- EXERCISE: Reproduce every record below word for word and include no pictures.

- DATA SUPPLIED:
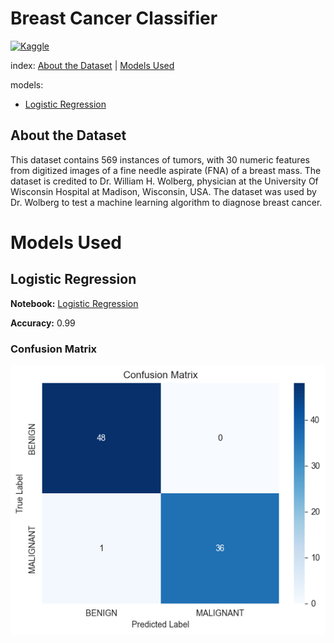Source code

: # Breast Cancer Classifier

[![Kaggle](https://img.shields.io/badge/Kaggle-20BEFF?style=for-the-badge&logo=Kaggle&logoColor=white)](https://www.kaggle.com/datasets/uciml/breast-cancer-wisconsin-data)

index: [About the Dataset](#about-the-dataset) | [Models Used](#models-used)

models: 
- [Logistic Regression](#logistic-regression)

## About the Dataset

This dataset contains 569 instances of tumors, with 30 numeric features from digitized images of a fine needle aspirate (FNA) of a breast mass. The dataset is credited to Dr. William H. Wolberg, physician at the University Of Wisconsin Hospital at Madison, Wisconsin, USA. The dataset was used by Dr. Wolberg to test a machine learning algorithm to diagnose breast cancer.

# Models Used

## Logistic Regression

**Notebook:** [Logistic Regression](notebooks/logistic_regression.ipynb)

**Accuracy:** 0.99

### Confusion Matrix

![Logistic Regression Confusion Matrix](visualizations/logistic_regression_confusion_matrix.png)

- EXERCISE ANSWER:
Source code

: # Breast Cancer Classifier

[![Kaggle](https://img.shields.io/badge/Kaggle-20BEFF?style=for-the-badge&logo=Kaggle&logoColor=white)](https://www.kaggle.com/datasets/uciml/breast-cancer-wisconsin-data)

index: [About the Dataset](#about-the-dataset) | [Models Used](#models-used)

models: 
- [Logistic Regression](#logistic-regression)

## About the Dataset

This dataset contains 569 instances of tumors, with 30 numeric features from digitized images of a fine needle aspirate (FNA) of a breast mass. The dataset is credited to Dr. William H. Wolberg, physician at the University Of Wisconsin Hospital at Madison, Wisconsin, USA. The dataset was used by Dr. Wolberg to test a machine learning algorithm to diagnose breast cancer.

# Models Used

## Logistic Regression

**Notebook:** [Logistic Regression](notebooks/logistic_regression.ipynb)

**Accuracy:** 0.99

### Confusion Matrix

![Logistic Regression Confusion Matrix](visualizations/logistic_regression_confusion_matrix.png)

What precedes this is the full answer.